Yes, he failed. A lot.
Especially in his early days.
Did you know the following about David Bowie?
- In the 1960s he released nine singles which failed to chart before Space Oddity made it into the top five in the UK.
- Those singles were with 3 different bands and he sang with several others during this time.
- In 1965 his band, The Lower Third, auditioned for the BBC. They received the following scathing feedback:
“Routine beat group. Strange choice of material. Amateur sounding vocalist who sings wrong notes and out of tune. Group has nothing to recommend it. I don’t think the group will get better with more rehearsal. The singer is a cockney type but not outstanding enough. Singer is devoid of personality.”
- Even after Space Oddity his next six singles didn’t hit the charts. Changes was one of these, despite it later becoming one of his best-known songs.
- Even though Space Oddity was his break through single the album the album initially flopped. His previous and first album, David Bowie, also failed to chart.
- His next two albums after Space Oddity (The Man Who Sold The World and Hunky Dory) sold badly on release.

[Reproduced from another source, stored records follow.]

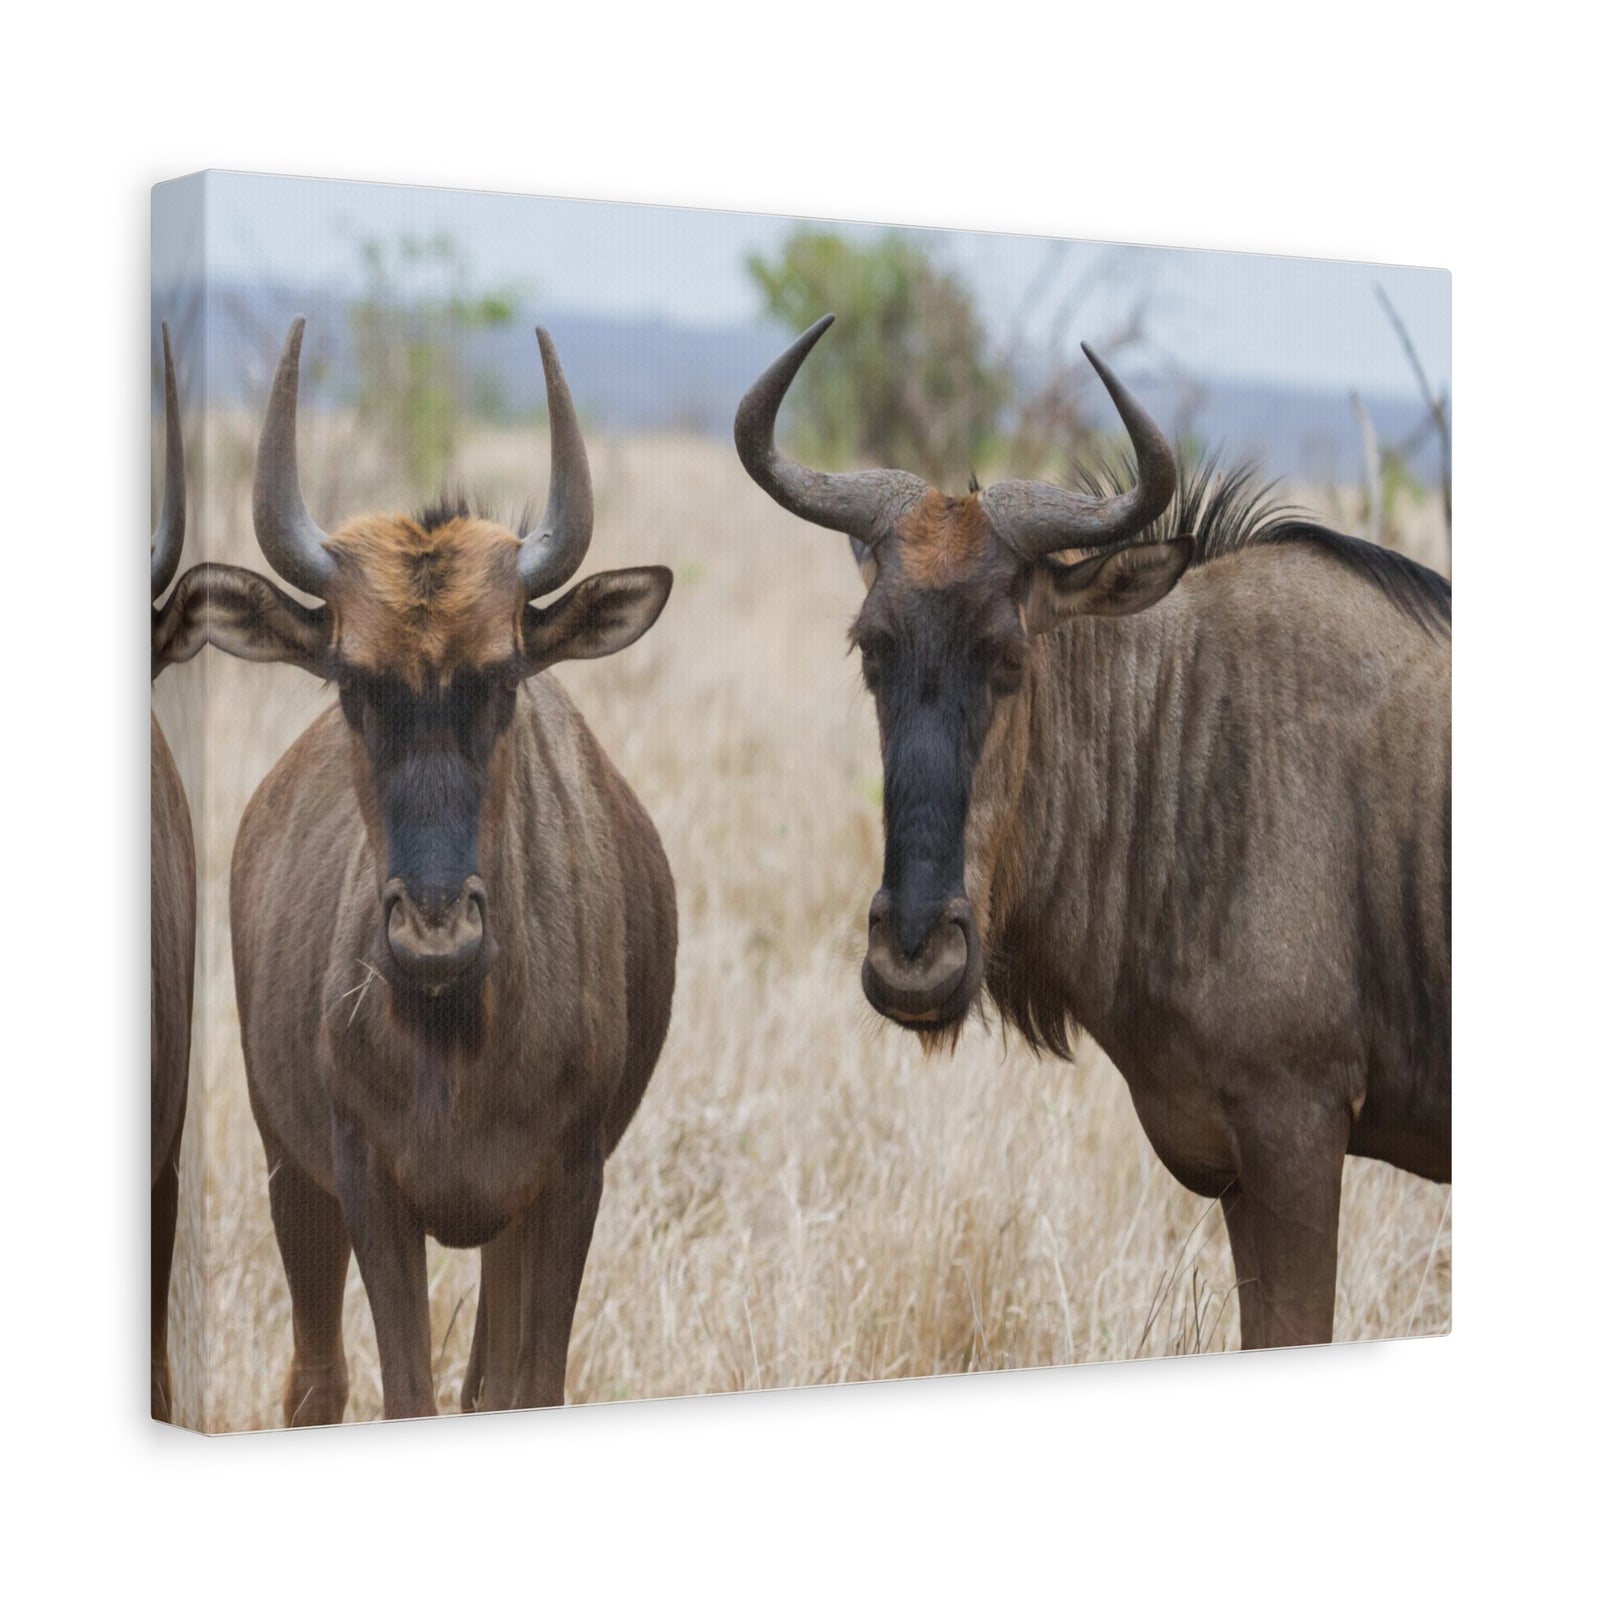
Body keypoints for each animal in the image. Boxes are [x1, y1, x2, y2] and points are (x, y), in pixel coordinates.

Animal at [166, 319, 676, 1420]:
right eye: (354, 681)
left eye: (505, 675)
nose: (435, 934)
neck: (458, 1034)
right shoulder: (366, 1186)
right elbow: (404, 1390)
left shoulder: (566, 1186)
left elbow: (524, 1386)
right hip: (290, 1176)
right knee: (316, 1382)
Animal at [736, 315, 1449, 1350]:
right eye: (872, 648)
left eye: (1007, 653)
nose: (914, 959)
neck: (1195, 741)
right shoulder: (1243, 1168)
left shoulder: (1298, 1135)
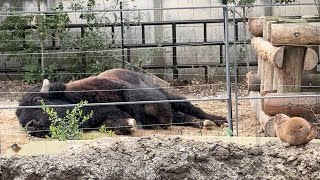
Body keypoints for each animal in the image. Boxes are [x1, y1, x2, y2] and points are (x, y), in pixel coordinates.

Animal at [15, 68, 228, 137]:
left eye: (37, 100)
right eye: (18, 117)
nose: (30, 125)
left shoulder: (129, 92)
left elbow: (150, 107)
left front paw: (157, 120)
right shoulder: (105, 119)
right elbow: (117, 123)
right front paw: (131, 124)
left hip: (171, 94)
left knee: (190, 108)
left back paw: (217, 120)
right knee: (182, 116)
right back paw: (203, 123)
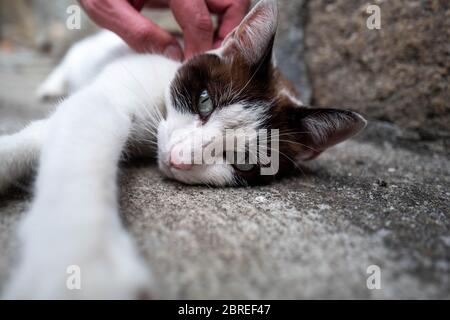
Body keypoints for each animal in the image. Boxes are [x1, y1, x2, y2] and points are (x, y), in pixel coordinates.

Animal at [0, 0, 366, 300]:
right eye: (204, 101)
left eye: (243, 161)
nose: (178, 158)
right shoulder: (110, 95)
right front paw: (82, 261)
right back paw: (50, 84)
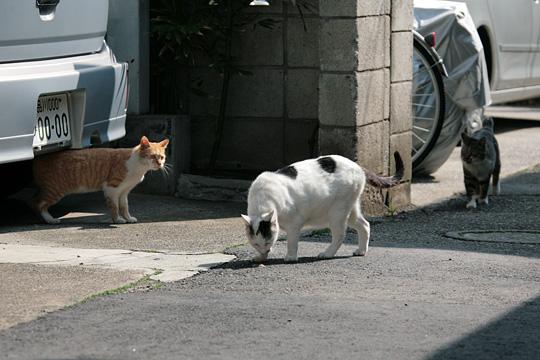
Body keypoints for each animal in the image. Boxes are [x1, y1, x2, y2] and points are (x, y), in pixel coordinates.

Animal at [32, 136, 168, 224]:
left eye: (162, 157)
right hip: (55, 190)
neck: (138, 166)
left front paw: (128, 218)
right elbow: (114, 207)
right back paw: (49, 219)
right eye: (153, 157)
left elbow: (124, 206)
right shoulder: (111, 188)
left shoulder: (124, 192)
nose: (160, 164)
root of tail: (40, 157)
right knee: (39, 204)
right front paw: (117, 220)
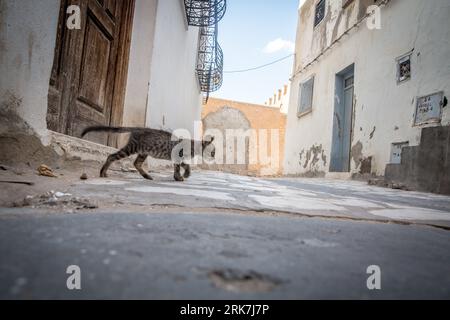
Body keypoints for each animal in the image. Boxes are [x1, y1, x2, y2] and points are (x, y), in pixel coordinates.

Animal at [81, 126, 215, 181]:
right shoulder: (178, 157)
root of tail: (139, 128)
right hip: (132, 148)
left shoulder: (177, 159)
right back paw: (103, 172)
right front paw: (181, 176)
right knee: (111, 156)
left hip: (143, 152)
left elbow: (183, 166)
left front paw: (182, 175)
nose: (214, 157)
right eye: (213, 152)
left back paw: (147, 176)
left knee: (136, 164)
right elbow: (181, 167)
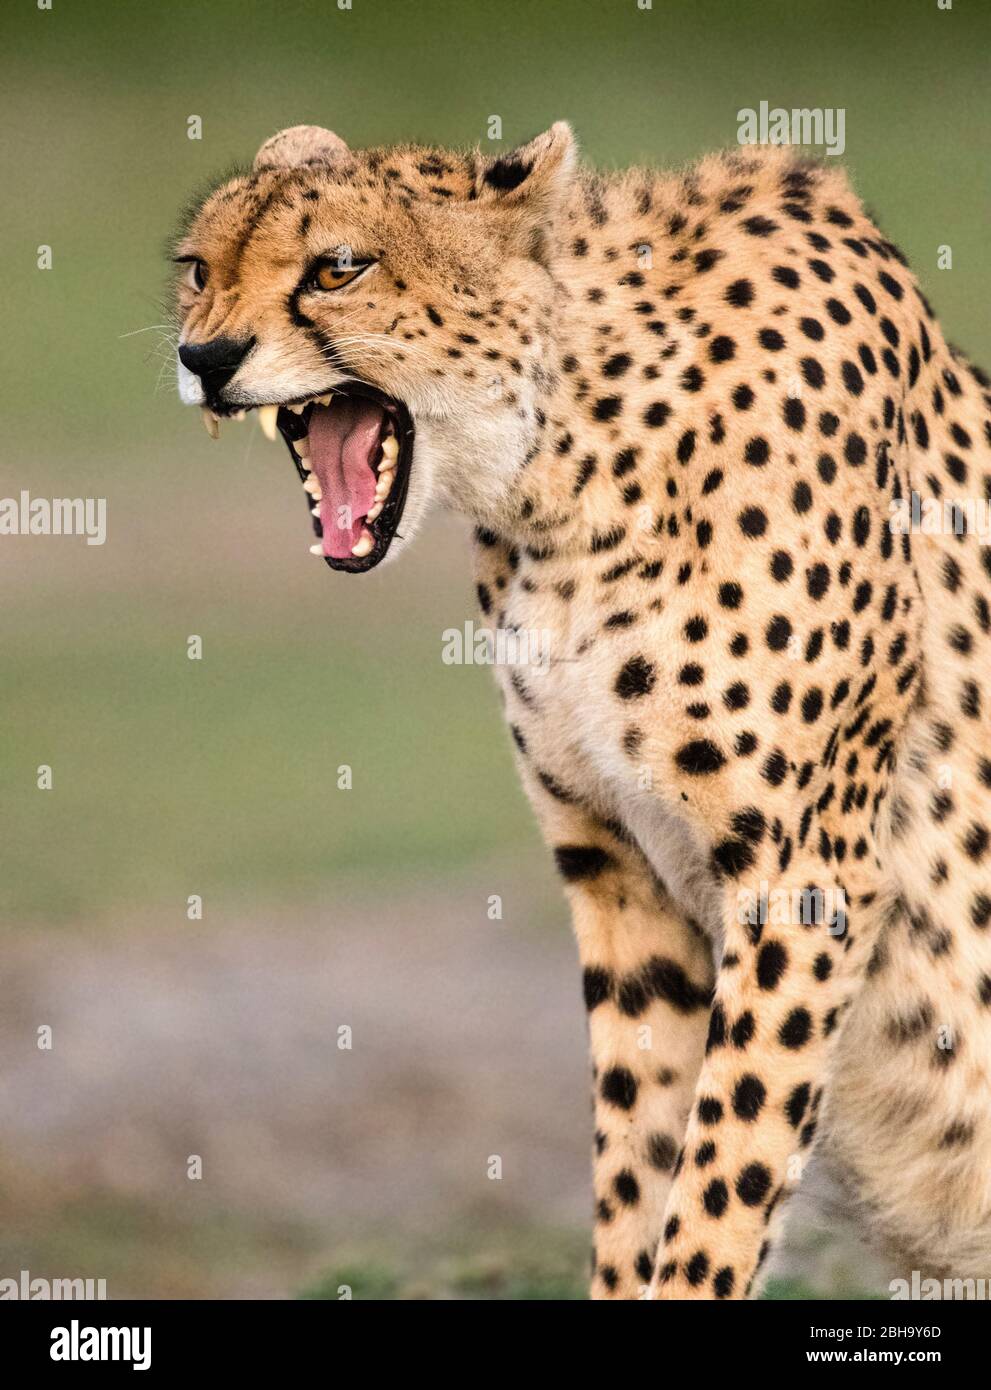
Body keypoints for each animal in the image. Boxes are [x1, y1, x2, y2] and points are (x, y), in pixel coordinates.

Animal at [173, 122, 989, 1301]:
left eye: (337, 268)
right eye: (199, 269)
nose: (204, 359)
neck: (568, 462)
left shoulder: (803, 876)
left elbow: (720, 1179)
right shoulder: (619, 867)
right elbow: (640, 1162)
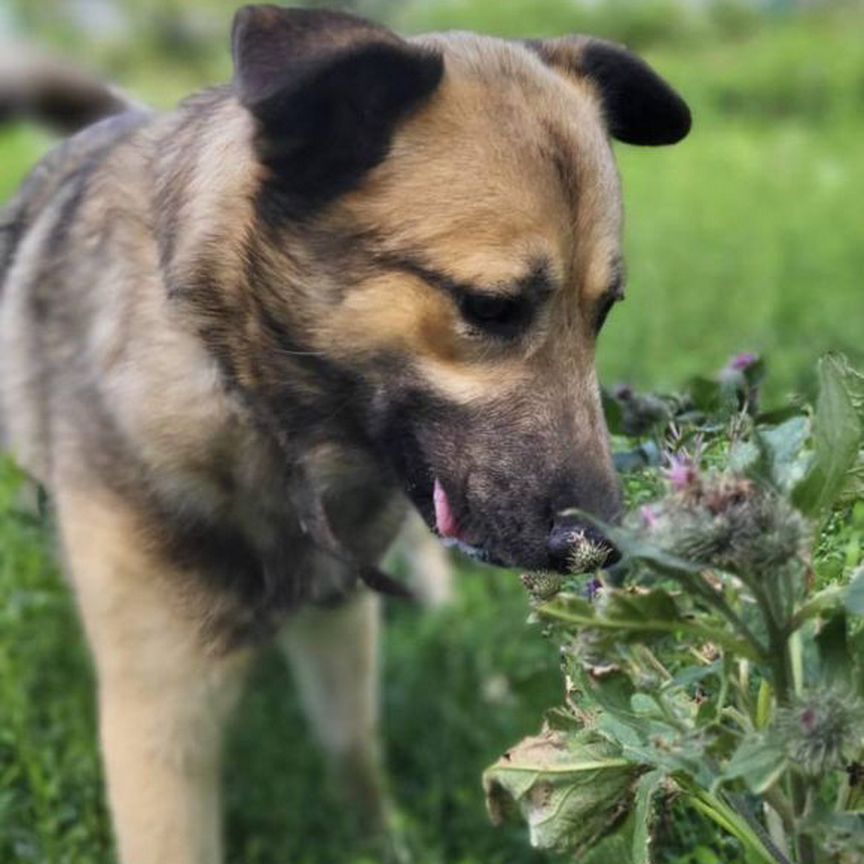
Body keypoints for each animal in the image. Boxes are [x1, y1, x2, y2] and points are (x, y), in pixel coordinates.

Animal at [0, 8, 688, 864]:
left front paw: (382, 839)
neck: (257, 403)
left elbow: (353, 752)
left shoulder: (340, 617)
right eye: (490, 307)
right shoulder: (159, 707)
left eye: (604, 311)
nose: (598, 550)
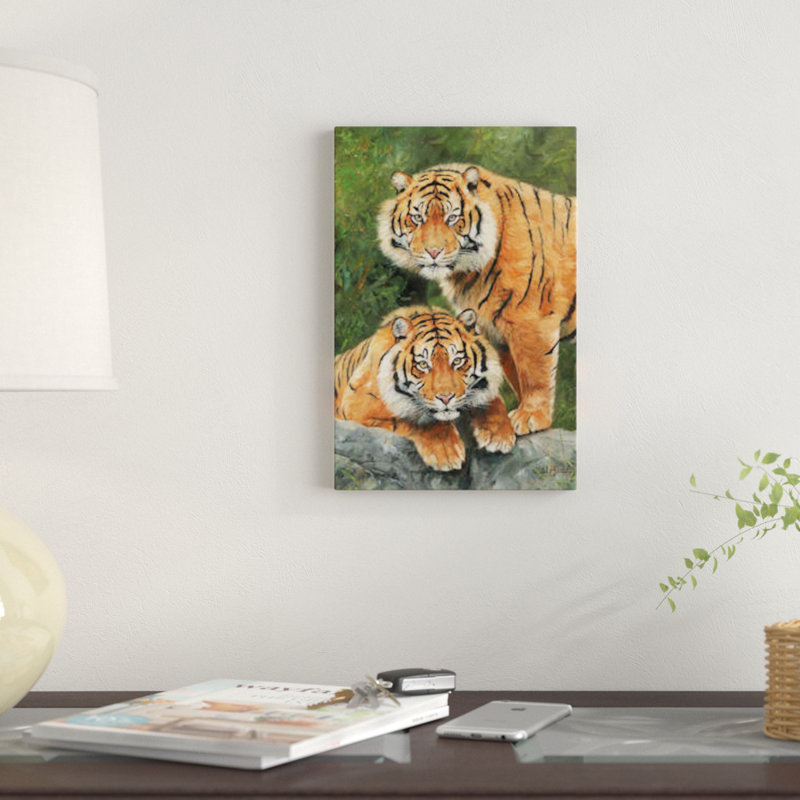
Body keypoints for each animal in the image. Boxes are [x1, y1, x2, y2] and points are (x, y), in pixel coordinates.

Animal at [334, 305, 515, 472]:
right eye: (422, 364)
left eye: (457, 361)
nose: (446, 398)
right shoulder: (356, 409)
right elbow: (416, 420)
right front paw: (446, 452)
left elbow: (492, 400)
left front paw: (499, 435)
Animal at [378, 164, 576, 436]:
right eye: (417, 219)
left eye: (452, 218)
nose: (433, 252)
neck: (469, 271)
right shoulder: (494, 329)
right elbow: (517, 376)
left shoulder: (531, 322)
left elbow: (534, 374)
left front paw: (531, 417)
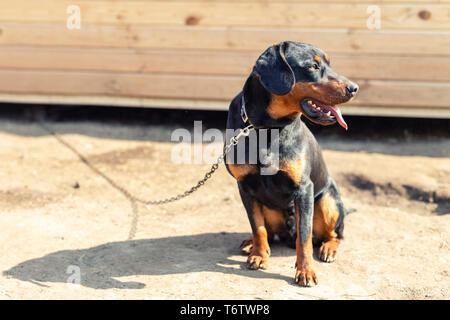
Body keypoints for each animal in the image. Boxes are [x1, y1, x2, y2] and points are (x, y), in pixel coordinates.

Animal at [225, 40, 358, 288]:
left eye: (328, 64)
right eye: (313, 66)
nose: (354, 88)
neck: (267, 127)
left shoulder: (304, 189)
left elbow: (304, 238)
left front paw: (305, 271)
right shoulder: (245, 186)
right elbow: (257, 226)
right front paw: (259, 255)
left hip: (328, 201)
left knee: (334, 234)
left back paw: (328, 248)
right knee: (268, 232)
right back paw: (252, 245)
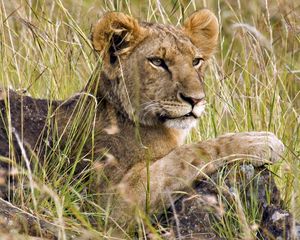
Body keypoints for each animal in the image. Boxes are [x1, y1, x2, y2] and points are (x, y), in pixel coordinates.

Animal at [0, 8, 284, 236]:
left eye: (196, 61)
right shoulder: (109, 206)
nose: (196, 99)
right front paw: (261, 141)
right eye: (158, 62)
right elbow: (188, 154)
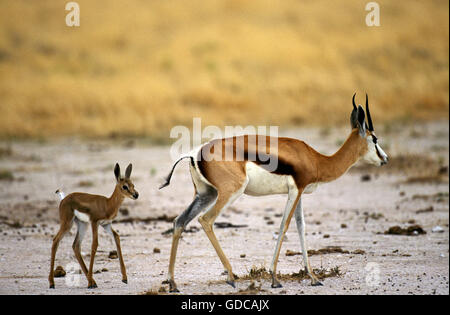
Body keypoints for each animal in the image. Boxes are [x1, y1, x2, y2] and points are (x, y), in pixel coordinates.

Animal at [160, 94, 388, 294]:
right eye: (375, 138)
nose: (385, 159)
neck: (316, 160)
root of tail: (195, 153)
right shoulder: (295, 190)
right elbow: (284, 226)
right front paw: (274, 278)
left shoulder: (299, 192)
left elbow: (301, 227)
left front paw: (313, 277)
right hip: (229, 192)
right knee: (206, 220)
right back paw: (231, 277)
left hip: (206, 194)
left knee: (179, 221)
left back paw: (173, 284)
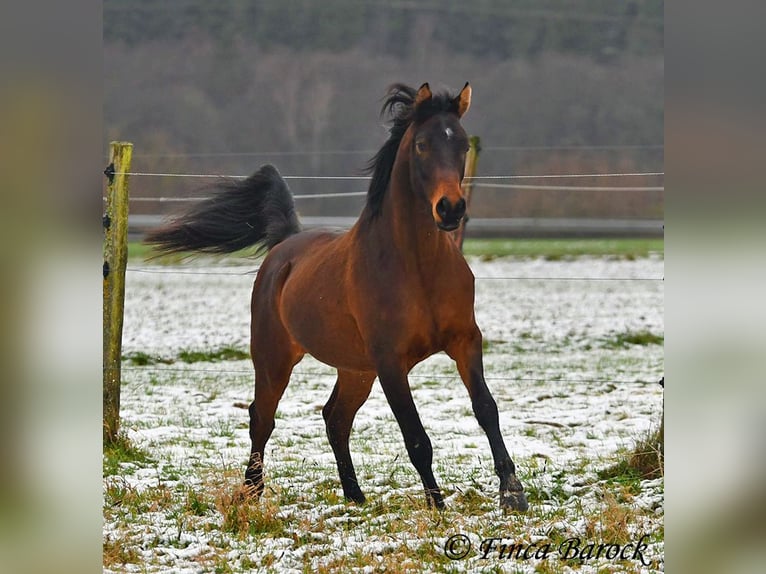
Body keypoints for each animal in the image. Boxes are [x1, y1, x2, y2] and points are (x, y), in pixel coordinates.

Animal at [144, 82, 528, 512]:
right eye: (422, 145)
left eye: (461, 144)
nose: (450, 209)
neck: (417, 267)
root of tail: (285, 244)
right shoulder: (390, 361)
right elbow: (416, 437)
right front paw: (437, 506)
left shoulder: (465, 340)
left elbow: (486, 408)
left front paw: (513, 492)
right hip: (275, 357)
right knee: (262, 416)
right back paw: (252, 491)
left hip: (355, 368)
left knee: (335, 418)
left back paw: (355, 495)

- He played Glastonbury in 1971 and was given the 5.30am slot. Despite only having a small audience to begin with, gradually people woke up their friends and came and listened. This was a turning point for him in doing gigs and he thanked the audience for listening because he had died a death in so many of his early performances.
Success doesn’t just happen
It usually follows a lot of failure, experimentation, persistence and most of all, grit.
David Bowie was an experimenter and was influenced by everything from Broadway songs to Led Zeppelin. By his own admission it took him years to find his own voice and sound. In the 1960s he also studied and performed mime and dance, often to empty venues. At one point he had a job cleaning kitchens as he needed work that was flexible to allow him to go to auditions if one came up.
What can we learn from this?
Failure is inevitable. We have to work hard at our art. We have to keep developing our unique voice and we do this by continually producing work even when our work isn’t received in the way we would like.
Imagine if David Bowie had given up after his first record had flopped or if, when he received that feedback from the BBC, he decided he had no future in music.
He had belief in himself and kept going. He had belief that he could be a world class act even when events didn’t suggest that.
As artists we must learn from our failures and keep producing.